Press =FREQUENCY(array;bins). Select you data as the array and your bins for bins. Do not directly press enter, but press instead ctrl + shift + enter.
Create a histogram with your frequency, and change the x-axis to the intervals. Under chart design, press “select data” and select the intervals.
Relative frequency
The frequency in that “class” or category divided by total number of elements
Frequency density
Frequency divided by the width of the “class” or interval.
Relative frequency density
Frequency density divided by total number of elements
Cumulative distribution
Sum the frequencies as you go down the colons.
Integral discriminator
Total element number minus cumulative distribution
Percentile
Function: percentile.inc
Array: data you want to find the percentile of
K= how many percent in decimals. (10% = 0,1)
Correlation (Pearsons) test
Used for data with NORMAL DISTRIBUTION
- usually the work correlation is mentioned in question.¨
1 group with 2 variables. Example: is there a correlation between blood potassium conc. and the length of musculus palmaris longus?
Degree of freedom: n - 2
Remember to only count one dataset if the same group is tested.
Correlation coefficient (r): CORREL function. Not important which dataset is in which array. It is always between 1 and 0. If r = 0, there is no correlation. Determination coefficient (r^2): tells how strong the relationship between the data is.

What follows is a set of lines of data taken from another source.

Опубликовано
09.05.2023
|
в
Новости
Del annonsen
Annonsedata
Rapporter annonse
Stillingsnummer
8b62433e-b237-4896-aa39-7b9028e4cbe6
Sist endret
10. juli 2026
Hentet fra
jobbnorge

Appropriate statistical parameter: t-value = (r* root square (degree of freedom)) / (1- r^2)
P-value: T.dist.2t (t-value, degree of freedom)

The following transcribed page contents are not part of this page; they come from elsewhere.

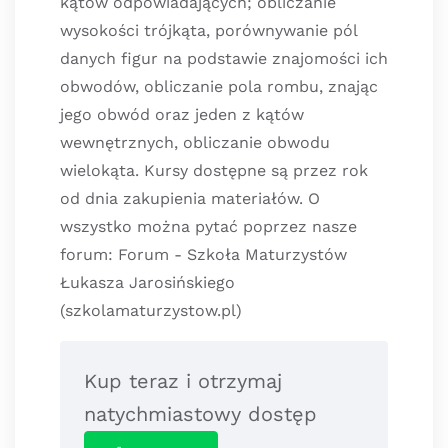
kątów odpowiadających; obliczanie
wysokości trójkąta, porównywanie pól
danych figur na podstawie znajomości ich
obwodów, obliczanie pola rombu, znając
jego obwód oraz jeden z kątów
wewnętrznych, obliczanie obwodu
wielokąta. Kursy dostępne są przez rok
od dnia zakupienia materiałów. O
wszystko można pytać poprzez nasze
forum: Forum - Szkoła Maturzystów
Łukasza Jarosińskiego
(szkolamaturzystow.pl)
Kup teraz i otrzymaj
natychmiastowy dostęp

First column: x, second column: y
Slope: SLOPE (x,y)
Intercept: INTERCEPT(x,y) (intercept is where the y axis is intercepted?)
y: a x + b
a: slope
b: intercept
If 5 is given as x;
y: a * x + b
If 5 is y;
x: (y - b) / a
Wilcoxon signed rank test
The dataset has NON-NORMAL DISTRIBUTION
1 sample and 1 variable. Example: weight before and after diet
Degree of freedom: count - 1
Mean: =AVERAGE
Standard deviation: =STDEV.S
Standard error: ST DEV/ square root (count)
T-value: (mean/ standard error)
P-value: T.DIST (t-value, degree of freedom)
Wilcoxon value: wilcoxon function (array 1, array 2, 2, 0)
TYPE 0
Array 1: weight before diet
Array 2: weight after diet
Tail (?): 2
Type: 0
Mann-whitney U- test
Used for dataset that has a NON-NORMAL DISTRIBUTION
When we have two independent samples. Example: change in headache in subjects given aspirin and subjects given a placebo pill.
Function: Mann-whitney function: (array 1, array 2, 2)
TYPE 2
Chi- square test
For datasets that has NON-NORMAL DISTRIBUTION
For independency:
- two of more groups. e.g. ‘frequency of pulmonary cancer amongst smokers and non-smokers’. (No dependency)
For homogenity:
- two or more groups:
Tests:
- frequency data
- probability chart
- observed frequency and expected frequency. e.g, ‘frequency of wearing glasses among girls and boys’.
- one group (known distribution), frequency data, testing how well the observed frequencies fit the expected frequencies. e.g, ‘testing the normality of frog red blood cells’.
Degree of freedom: (number of rows - 1 )* (number of columns - 1)
Chi-square test: CHISQ.TEST (actual range; expected range)
Actual range: INNER four squares of measured.
Expected range: the calculated expected range of the measured.
Appropriate statistical parameter: Chi-square value: CHISQ.INV.RT (probability; degree of freedom)
Probability: chi-square test
ANOVA
Analysis of variance.
Three or more independent group, separated from each other. One variable has normal distribution.